* BEGIN Extract *

Although a court cannot grant an unexhausted claim, it may, pursuant to § 2254(b)(2), deny the petition on the merits. Abuzaid v. Mattox, 726 F.3d 311, 321 (2d Cir. 2013).

III. Discussion

The Court addresses the six grounds for relief raised in the Petition in turn.

A. Challenge to Sufficiency of the Evidence

Beniquez's first claim is that there was insufficient evidence to support his convictions for murder and conspiracy in the second degree. Pet. at 5-6. Beniquez raised this claim, under both federal and state constitutional law, in his direct appeal. See, e.g., Dkt. 13-1 at 31; see also Beniquez I, 176 A.D.3d at 406. And he renewed that claim in his 440.10 motion. See Article 440.10 Motion at 24-31. Accordingly, Beniquez has adequately exhausted this claim so as to permit review under § 2254. Moreno-Gratini, 2022 WL 1425712, at *7.

However, Beniquez's insufficiency claim is preserved only to the limited extent that he argues the evidence of his intent to kill was insufficient. At trial, Beniquez did not argue that the evidence was otherwise insufficient. He instead limited his insufficiency claim to that one discrete point. See, e.g., Dkt. 15-1 at 294-95 (“[T]here was no plan to commit murder. There was no plot to commit murder....No one was supposed to die.”). The trial court denied that motion. Id. at 295. On direct appeal, Beniquez broadened his insufficiency challenge so as to generally challenge the sufficiency of the evidence of second-degree murder and conspiracy. See Dkt. 13-1 at 23-30. But the Appellate Division, in affirming Beniquez's conviction, held that, “[e]xcept for Beniquez's argument that the People failed to establish his intent to kill, which we find unavailing, both [his] legal insufficiency claims are unpreserved,” and, in the “alternative,” those verdicts were “supported by legally sufficient evidence.” Beniquez I, 176 A.D.3d at 406.

* END Extract *
* BEGIN Dataset rows *

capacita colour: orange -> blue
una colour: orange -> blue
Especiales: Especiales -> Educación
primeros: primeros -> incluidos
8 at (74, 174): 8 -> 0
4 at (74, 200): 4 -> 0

* END Dataset rows *

What is expected:
Please repeat the part of the court opinion that begins with the words containing "Although a court" and ends with "Petition in turn.".

Complete output:
Although a court cannot grant an unexhausted claim, it may, pursuant to § 2254(b)(2), deny the petition on the merits. Abuzaid v. Mattox, 726 F.3d 311, 321 (2d Cir. 2013).

III. Discussion

The Court addresses the six grounds for relief raised in the Petition in turn.